Let’s take a look at the season of a fictional archer, a beginner with no existing handicap. The table below shows all of her scores for a variety of rounds shot through the season, and contains the following columns

  • (a) – Date the round was shot. For the purposes of handicaps and classifications, the outdoor season runs from the 1st January to the 31st December each year (even though many clubs disappear indoors for half of that), and the indoor season runs from the 1st July to the 30th June.
  • (b) – The round that was shot. For handicaps, any round listed in the handicap table can be used. There are no restrictions on age, gender or bowstyle (apart from indoor rounds where compounds score differently).
  • (c) – Score the archer shot on the round
  • (d) – The handicap of the score. This is found by looking up the score in the handicap tables. If the exact score is not listed in the tables (most of the time it won’t be) then the next highest handicap is taken.
  • (e) – The current handicap of the archer on the given date

We can see here how this archer starts with no handicap, and only after their first three rounds do we calculate the initial handicap by averaging the handicap of the first 3 scores.

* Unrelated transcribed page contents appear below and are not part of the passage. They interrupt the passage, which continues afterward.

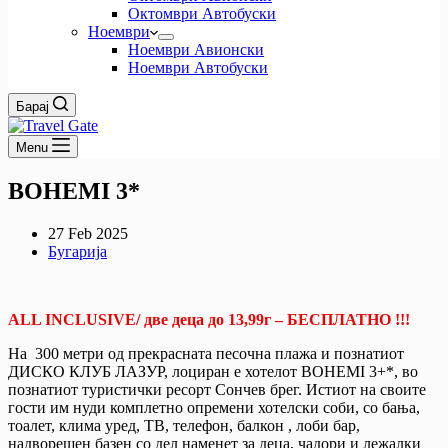
Октомври Автобуски
Ноември
Ноември Авионски
Ноември Автобуски
Барај
Menu
BOHEMI 3*
27 Feb 2025
Бугарија
ALL INCLUSIVE/
две деца до 13,99г – БЕСПЛАТНО !!!
На 300 метри од прекрасната песочна плажа и познатиот
ДИСКО КЛУБ ЛАЗУР, лоциран е хотелот BOHEMI 3+*, во
познатиот туристички ресорт Сончев брег. Истиот на своите
гости им нуди комплетно опремени хотелски соби, со бања,
тоалет, клима уред, ТВ, телефон, балкон , лоби бар,
надворешен базен со дел наменет за деца, чадори и лежалки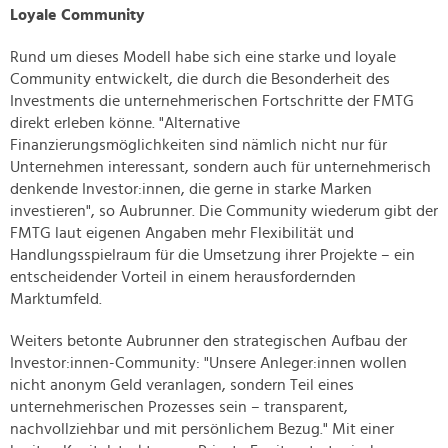
Loyale Community
Rund um dieses Modell habe sich eine starke und loyale
Community entwickelt, die durch die Besonderheit des
Investments die unternehmerischen Fortschritte der FMTG
direkt erleben könne. "Alternative
Finanzierungsmöglichkeiten sind nämlich nicht nur für
Unternehmen interessant, sondern auch für unternehmerisch
denkende Investor:innen, die gerne in starke Marken
investieren", so Aubrunner. Die Community wiederum gibt der
FMTG laut eigenen Angaben mehr Flexibilität und
Handlungsspielraum für die Umsetzung ihrer Projekte – ein
entscheidender Vorteil in einem herausfordernden
Marktumfeld.
Weiters betonte Aubrunner den strategischen Aufbau der
Investor:innen-Community: "Unsere Anleger:innen wollen
nicht anonym Geld veranlagen, sondern Teil eines
unternehmerischen Prozesses sein – transparent,
nachvollziehbar und mit persönlichem Bezug." Mit einer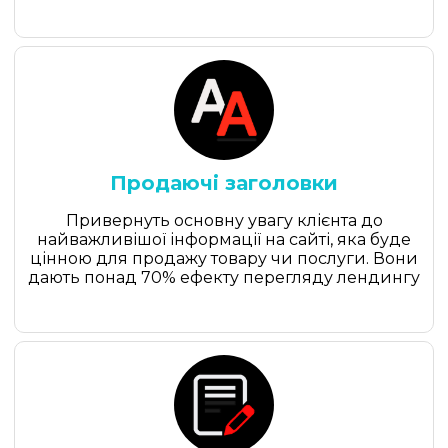
едіть ім'я
Продаючі заголовки
Привернуть основну увагу клієнта до
найважливішої інформації на сайті, яка буде
цінною для продажу товару чи послуги. Вони
дають понад 70% ефекту перегляду лендингу
Телефон
🌐
E-mail
Виберіть послугу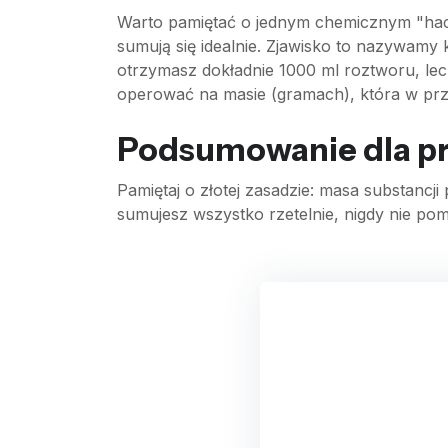
Warto pamiętać o jednym chemicznym "haczy
sumują się idealnie. Zjawisko to nazywamy 
otrzymasz dokładnie 1000 ml roztworu, lec
operować na masie (gramach), która w przyro
Podsumowanie dla p
Pamiętaj o złotej zasadzie: masa substancj
sumujesz wszystko rzetelnie, nigdy nie pom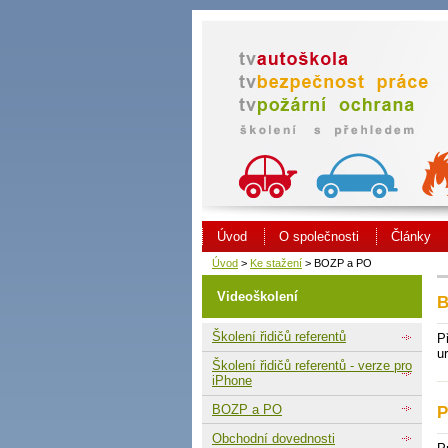
Úvod
O společnosti
Články
Úvod
>
Ke stažení
> BOZP a PO
Videoškolení
B
Školení řidičů referentů
P
u
Školení řidičů referentů - verze pro
iPhone
BOZP a PO
P
Obchodní dovednosti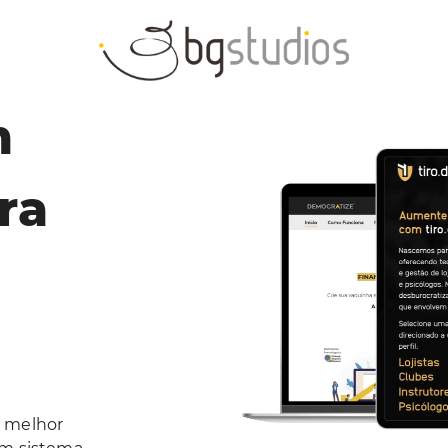
m
ra
o melhor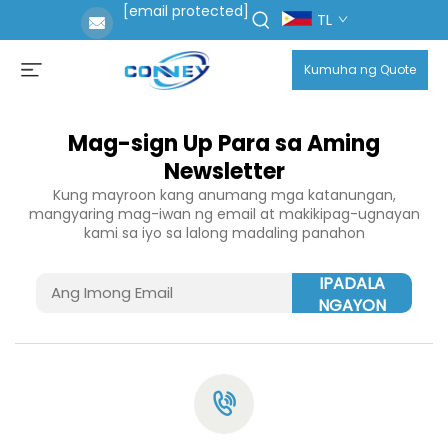
[email protected]
TL
Kumuha ng Quote
Mag-sign Up Para sa Aming
Newsletter
Kung mayroon kang anumang mga katanungan,
mangyaring mag-iwan ng email at makikipag-ugnayan
kami sa iyo sa lalong madaling panahon
IPADALA
NGAYON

After that the archer sometimes shoots scores which are worse than their current handicap, and so there is no change (the grey arrows). Sometimes, the new handicap is better (lower), than their existing handicap, so the two are averaged and then rounded to create the new handicap (shown in the coloured boxes).

At the start of the next season, regardless of what their handicap ended up at after the season’s shooting, the archers three best handicaps of the year are averaged to create the starting handicap for the 2024 season.

Now multiply it!

Life would be relatively simple for the records officer if each archer had just one handicap, but they might not.

First, shooting outdoors is quite a different discipline to shooting indoors and so each archer will have a completely separate indoor and outdoor handicap. The rules and procedures are the same, but the two are maintained completely independently.

Second, you need a separate handicap for each bowstyle. That means if someone routinely shot recurve, compound, barebow and longbow, both indoors and outdoors, the poor records officer might be tracking 8 separate handicaps for that archer, with all of the hassle and risk of error that might entail. Once again, my recommendation is to use software for this if you can.